Principes de prise en charge influant sur le pronostic
- Réanimation précoce : remplissage vasculaire adapté, contrôle de la douleur, surveillance des constantes.
- Nutrition : la nutrition entérale précoce (par voie orale progressive ou sondes naso‑entériques) diminue le risque infectieux et améliore le pronostic comparé à la privation prolongée.
- Traitement étiologique : en cas de pancréatite biliaire, une prise en charge de la lithiase (ERCP si obstruction cholédoque persistante, cholécystectomie programmée) réduit les récidives.
- Gestion des complications : les collections et la nécrose infectée sont traitées de préférence de façon step‑up (drainage percutané ou endoscopique, puis nécrosectomie si nécessaire) plutôt que chirurgie ouverte immédiate.
- Arrêt de l’alcool et sevrage tabagique : indispensables quand l’alcool est en cause ; le sevrage diminue le risque de récidive et d’évolution vers une pancréatite chronique.
Suivi à moyen et long terme
Après la phase aiguë, un bilan à 4–12 semaines permet d’évaluer les séquelles : collections persistantes, pseudokystes, nécrose résiduelle. On dépiste aussi une insuffisance exocrine (malabsorption) et une insuffisance endocrine (diabète secondaire) : des contrôles de la glycémie et un interrogatoire sur les selles (stéatorrhée) sont recommandés. Un suivi gastro‑entérologique personnalisé est souvent nécessaire si des symptômes persistent.
Signes d’alerte à surveiller
| Signes | Que faire |
|---|---|
| Fièvre persistante ou aggravation de la douleur | Contacter le médecin ou les urgences : bilan pour infection, imagerie et antibiothérapie si indiquée |
| Troubles de la conscience, essoufflement, urine très réduite | Urgence médicale : risque de défaillance d’organe, admission possible en réanimation |
| Vomissements incoercibles ou impossibilité d’alimentation | Réévaluation hospitalière : nutrition, réhydratation, prise en charge ciblée |
Questions fréquentes
La pancréatite raccourcit‑elle l’espérance de vie ? Pour la grande majorité des patients avec forme bénigne, non : le rétablissement est complet. Pour les formes sévères, le risque de mortalité et de séquelles existe, et l’espérance de vie dépendra des complications et des comorbidités (alcoolisme chronique, maladie hépatique, comorbidités cardio‑respiratoires).
Peut‑on prévenir une récidive ? Oui : traiter la cause (cholélithiase, alcool), adapter le mode de vie, et suivre les recommandations médicales (cholécystectomie si nécessaire, arrêt de l’alcool, nutrition adaptée).
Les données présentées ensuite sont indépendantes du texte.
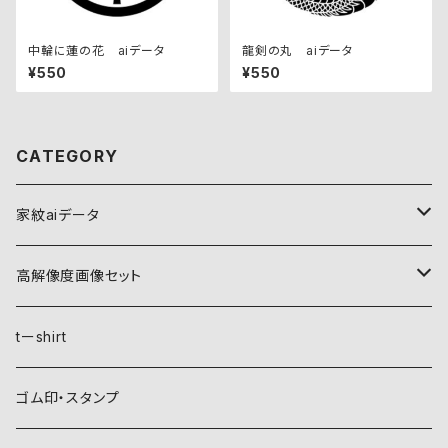
中輪に蓮の花 aiデータ
龍剣の丸 aiデータ
¥550
¥550
CATEGORY
家紋aiデータ
自然紋
高解像度画像セット
稲妻
植物紋
自然紋
tーshirt
霞
葵
稲妻
動物紋
植物紋
ゴム印・スタンプ
雲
Ce que doit faire votre médecin
Votre médecin évaluera la sévérité initiale, proposera l’hospitalisation si besoin, initiera la réanimation et la gestion de la douleur, effectuera les examens complémentaires adaptés, et orientera vers un service spécialisé en cas de complications. Un plan de suivi est établi en post‑aigu pour surveiller les complications et prévenir les récidives.
En résumé, la pancréatite aiguë a un pronostic très variable : souvent favorable pour les formes légères, potentiellement grave pour les formes avec nécrose ou défaillance d’organe. Une prise en charge rapide, une surveillance attentive et la correction des facteurs de risque améliorent nettement le pronostic individuel.